START Extracted text
JPEG Decoding with Run-Length Encoding: A CPU and GPU Approach - Classical CPU/GPU decoding pipeline

Figure 1. Classical CPU/GPU decoding pipeline.

 

 

 

 

 

 

This paper describes one approach to a system-wide performance improvement of 3-stage decompression pipeline – a CPU VLD combined with a CPU-based RLE encoding of JPEG “coefficients”, their GPU-based RLE decoding, a GPU-based inverse quantization and IDCT (IQIDCT). The paper focuses on the image decoding standard, and the JPEG in particular. I believe, however, that the sample presents a pattern for a wide variety of problems in the heterogeneous computational environment both in a specific application domain (image/video processing / encoding /decoding) and in a generic data communication domain. The latter comes from a perpetual problem of a misbalance between a narrow communication path between heterogeneous computational nodes and a computational throughput of those nodes.

For this particular case, the problem manifests itself when a matrix of coefficients built as a result of the JPEG Huffman VLD has to be transferred into GPU memory for the IQIDCT stage of the JPEG decoding. Here the ratio between the data transfer throughput (PCI bandwidth) and the IQIDCT kernel computational throughput varies from 0.7 to 4.5 depending upon the hardware involved. In other words, the time spent moving data through the PCI bus is either much higher or almost equal to the time to perform the IQIDCT over an entire HD frame.
END Extracted text
▶ **Assignment A**
Quote the passage on CPU/GPU JPEG decoding word for word, starting at "This paper describes" and ending at "of those nodes.".
▶ **Assignment B**
Pick up the passage on CPU/GPU JPEG decoding after its final sentence and keep writing.
START Recorded information
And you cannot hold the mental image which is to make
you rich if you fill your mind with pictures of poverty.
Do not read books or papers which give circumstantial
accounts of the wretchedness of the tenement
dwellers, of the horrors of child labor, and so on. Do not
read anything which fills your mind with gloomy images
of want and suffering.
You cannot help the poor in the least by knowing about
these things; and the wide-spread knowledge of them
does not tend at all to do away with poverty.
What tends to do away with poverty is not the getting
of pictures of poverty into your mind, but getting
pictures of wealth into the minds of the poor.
END Recorded information
▶ **Exercise result A**
This paper describes one approach to a system-wide performance improvement of 3-stage decompression pipeline – a CPU VLD combined with a CPU-based RLE encoding of JPEG “coefficients”, their GPU-based RLE decoding, a GPU-based inverse quantization and IDCT (IQIDCT). The paper focuses on the image decoding standard, and the JPEG in particular. I believe, however, that the sample presents a pattern for a wide variety of problems in the heterogeneous computational environment both in a specific application domain (image/video processing / encoding /decoding) and in a generic data communication domain. The latter comes from a perpetual problem of a misbalance between a narrow communication path between heterogeneous computational nodes and a computational throughput of those nodes.

▶ **Exercise result B**
You may wonder if it makes sense to transfer coefficients to the GPU memory and to do IQ/IDCT with the help of the GPU, or to do it on the CPU, thus avoiding an additional copy through a (rather slow) PCI bus? The answer very well might be to do it on the CPU, using the CPU’s powerful multimedia vectorized instruction set. However, if the image is going to be processed (or post processed) by the GPU, which is usually the case, then the answer clearly would be to copy the coefficients and process them on the GPU. By doing this, we might end up being bound by the PCI bus bandwidth. For example, with a 6Mpel image (HD YUV) and a transfer rate of about 6GBs, the PCI bus could sustain only a 1K fps rate, whereas an average modern GPU can do IQ/IDCT over the same image with a more than 3K fps rate.

To balance the pipeline you might consider a 0-cost lossless compression of the coefficients on the CPU side, transferring them with a much higher (due to compression) rate and a low-cost decompression on the GPU. For such a scheme to be viable the time loss–compression time + compressed transfer time + decompression time–should be significantly less than the uncompressed transfer time. See Figure 2 below for a proposed change in a classical pipeline.

What if we devise a lossless compression for coefficients with a compression ratio of 2? This means that instead of 1ms, we’ll spend 0.5 ms to transfer the coefficients. If our GPU decompression kernel takes 0.3 ms, we are still PCI bus-bound, but with a 2K frame rate, i.e. 2 times faster than before. All of this is true only with an assumption that the CPU side of the lossless encoding scheme takes very few additional CPU instructions per coefficient.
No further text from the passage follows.